§ Work request 1:
In the text about Porter's dispute with Nieuport, what net loss was Porter forecast to have in 2019?
§ Work request 2:
Continue the text about Porter's fee dispute with Nieuport from the point where it ends.

Porter alleges in court documents that Nieuport charges slot fees that are three or four times as expensive as those of Pearson, and that it refused to stop levying the fees during Porter’s shutdown in the pandemic. Porter says it cannot operate profitably at the island airport.
“Porter Airlines repeatedly threatened to cease operating at the airport altogether,” Nieuport said in a court document.
Porter pointed to factors that hurt the competitiveness of its operations at the airport: the launch of the UP Express train between downtown Toronto and Pearson, which reduced Porter’s advantage of being close to downtown; the refusal by the federal government to allow jets to land at the airport, undercutting a main part of Porter’s expansion strategy; a limit on the size of aircraft that can use the airport to no larger than Porter’s Q400 aircraft, limiting Porter’s geographic reach; and delays to the terminal’s expansion and the “overall declines in service,” including the loss of free cappuccino, cookies and newspapers for passengers.
Robert Deluce, Porter’s founder, told Nieuport chief executive officer Neil Pakey in a letter dated Dec. 21, 2018, that the airline was forecast to lose almost $40-million in 2018. Mr. Deluce said Pearson’s yearly fees would amount to $50-million less than those of Nieuport.
“Based on today’s market realities, the terminal fees charged by Nieuport are neither economically viable nor sustainable and must be reduced for carriers to operate profitably from [the island airport],” Mr. Deluce wrote. “Without Nieuport’s agreement in the coming months to significantly reduce the terminal fees from 2018 levels, Porter will take any and all additional steps required to protect its shareholders’ investment. Over the past year Porter has completed extensive analysis to consider alternative business and capital deployment strategies in order to preserve shareholder value. … [A]lternatives under consideration include redeployment of our assets into the regional aircraft leasing market and/or the disposition of assets and return of shareholder capital.”
Porter’s forecast net loss in 2019 was $35-million, Michael Deluce, who replaced his father as Porter CEO, wrote to Mr. Pakey on May 3, 2019. Porter planned a “complete cessation” of flights at the airport by April, 2020, Michael Deluce told Mr. Pakey. He later reversed this plan and continued to request terminal slots.

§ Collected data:
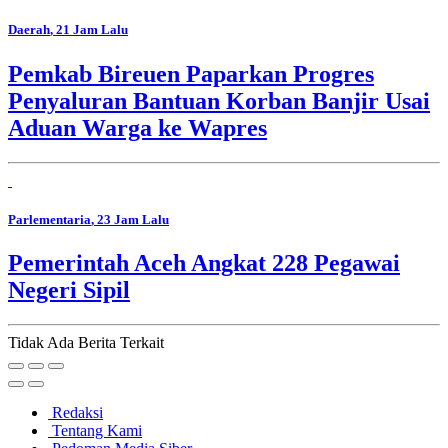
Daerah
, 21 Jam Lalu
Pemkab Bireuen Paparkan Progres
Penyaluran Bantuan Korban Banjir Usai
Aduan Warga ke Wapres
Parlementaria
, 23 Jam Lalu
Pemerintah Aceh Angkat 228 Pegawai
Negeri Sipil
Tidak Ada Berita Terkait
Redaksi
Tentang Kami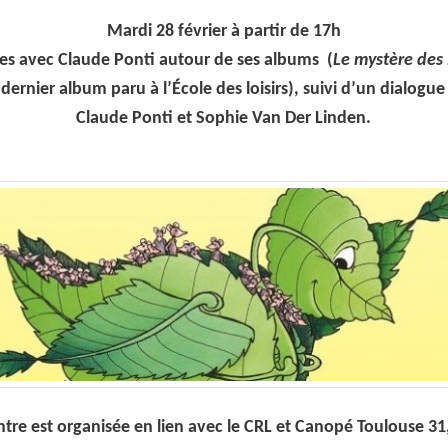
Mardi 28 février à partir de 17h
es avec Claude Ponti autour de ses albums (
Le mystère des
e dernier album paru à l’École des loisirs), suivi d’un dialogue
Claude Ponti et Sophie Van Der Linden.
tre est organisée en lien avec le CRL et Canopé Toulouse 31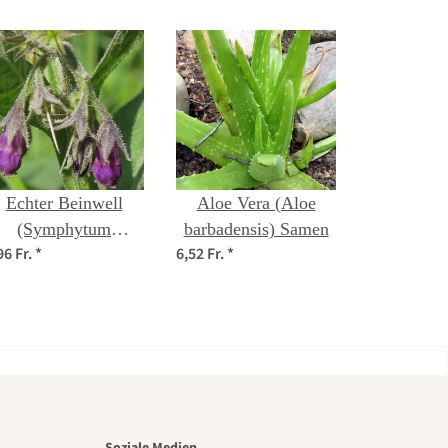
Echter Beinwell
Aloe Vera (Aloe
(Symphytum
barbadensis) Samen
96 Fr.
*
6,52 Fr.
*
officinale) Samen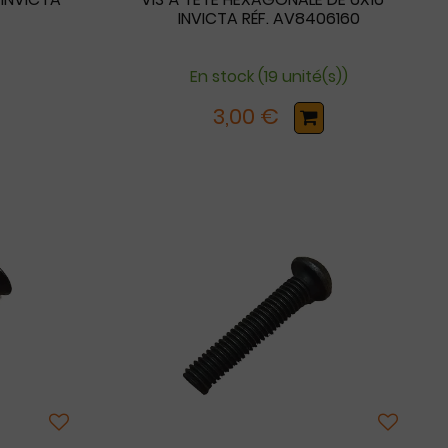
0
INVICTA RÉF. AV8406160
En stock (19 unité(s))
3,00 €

* * *

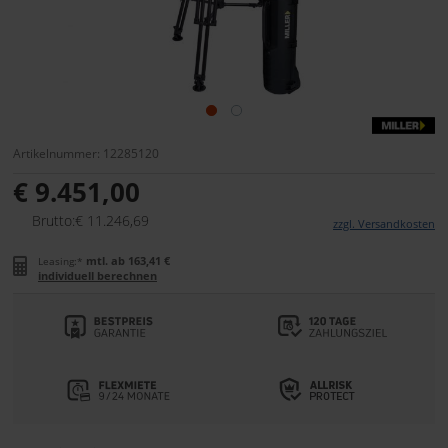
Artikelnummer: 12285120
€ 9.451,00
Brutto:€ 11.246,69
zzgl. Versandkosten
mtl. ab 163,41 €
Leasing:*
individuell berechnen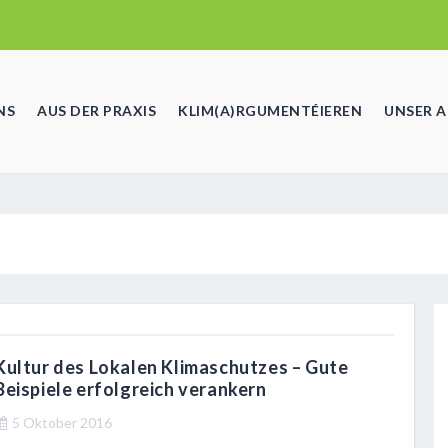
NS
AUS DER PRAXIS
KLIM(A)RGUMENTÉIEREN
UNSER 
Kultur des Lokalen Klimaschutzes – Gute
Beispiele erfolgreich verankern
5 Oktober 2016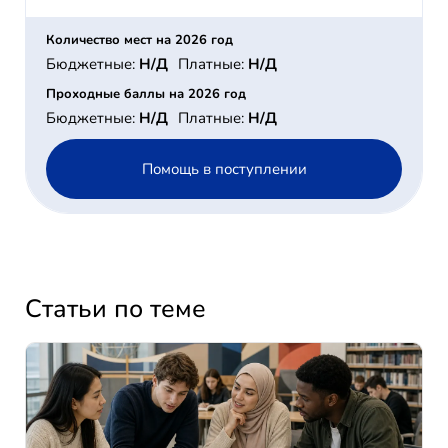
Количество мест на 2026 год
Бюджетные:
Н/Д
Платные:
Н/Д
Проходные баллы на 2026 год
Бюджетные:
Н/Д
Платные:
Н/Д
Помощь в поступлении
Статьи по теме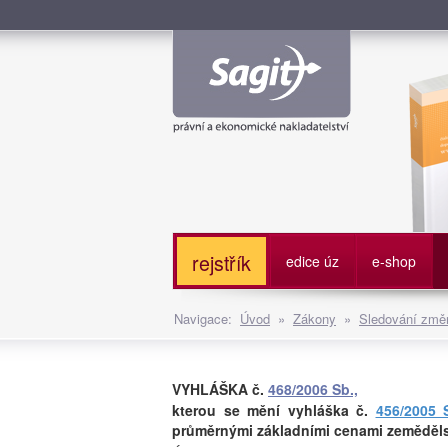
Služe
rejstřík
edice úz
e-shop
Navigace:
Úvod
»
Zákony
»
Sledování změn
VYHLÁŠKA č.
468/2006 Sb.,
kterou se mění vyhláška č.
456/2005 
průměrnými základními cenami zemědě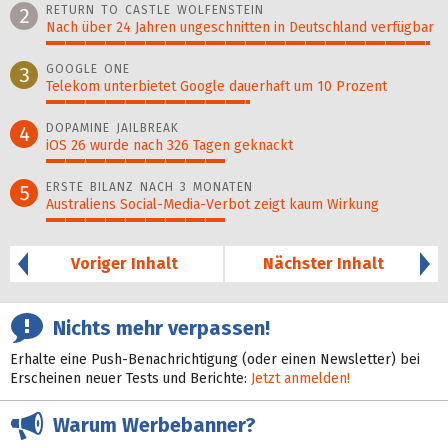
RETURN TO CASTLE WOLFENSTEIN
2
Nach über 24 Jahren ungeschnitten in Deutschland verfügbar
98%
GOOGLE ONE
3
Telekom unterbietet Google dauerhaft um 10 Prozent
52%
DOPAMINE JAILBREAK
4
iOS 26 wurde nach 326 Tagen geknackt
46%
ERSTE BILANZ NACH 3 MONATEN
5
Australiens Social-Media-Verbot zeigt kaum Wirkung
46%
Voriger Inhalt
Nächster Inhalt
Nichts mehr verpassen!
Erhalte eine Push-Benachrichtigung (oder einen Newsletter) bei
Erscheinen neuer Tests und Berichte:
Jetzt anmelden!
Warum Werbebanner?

§ Answer 1:
$35-million

§ Answer 2:
“This is the first time we have seen cracks in Porter’s determination to impose their will on the island and waterfront community,” said Brian Iler, a lawyer and chair of Community Air, an advocacy group, who for 18 years has worked with groups trying to shut down the airport and turn it into parkland. “For Porter to have threatened to leave the island airport altogether, for Porter to demonstrate financial problems, all says to us that their days at the island airport are numbered.”
Porter halted all flights in March, 2020, because of the pandemic. The airline pointed to government travel restrictions, unsafe pandemic conditions at the terminal and the withdrawal of the Canadian Border Services Agency from the airport.
Nieuport, in court filings, said the terminal remained open for business, and continued to charge Porter for its 172 daily slots at about $1,000 each, which amounts to about $5-million a month.
A Porter Airlines spokesman, Brad Cicero, said Wednesday the airline was profitable in 2019 and the losses cited by the executives were merely forecasts, but declined to provide further information because Porter is a private company. He did not address questions about the reported Embraer jet purchase and Porter’s possible move to Pearson. In May, Mr. Cicero said Porter is “not relocating from Billy Bishop.”
The Ontario Superior Court of Justice has combined the two cases and set Nov. 29 as the date on which the trial will begin in Toronto.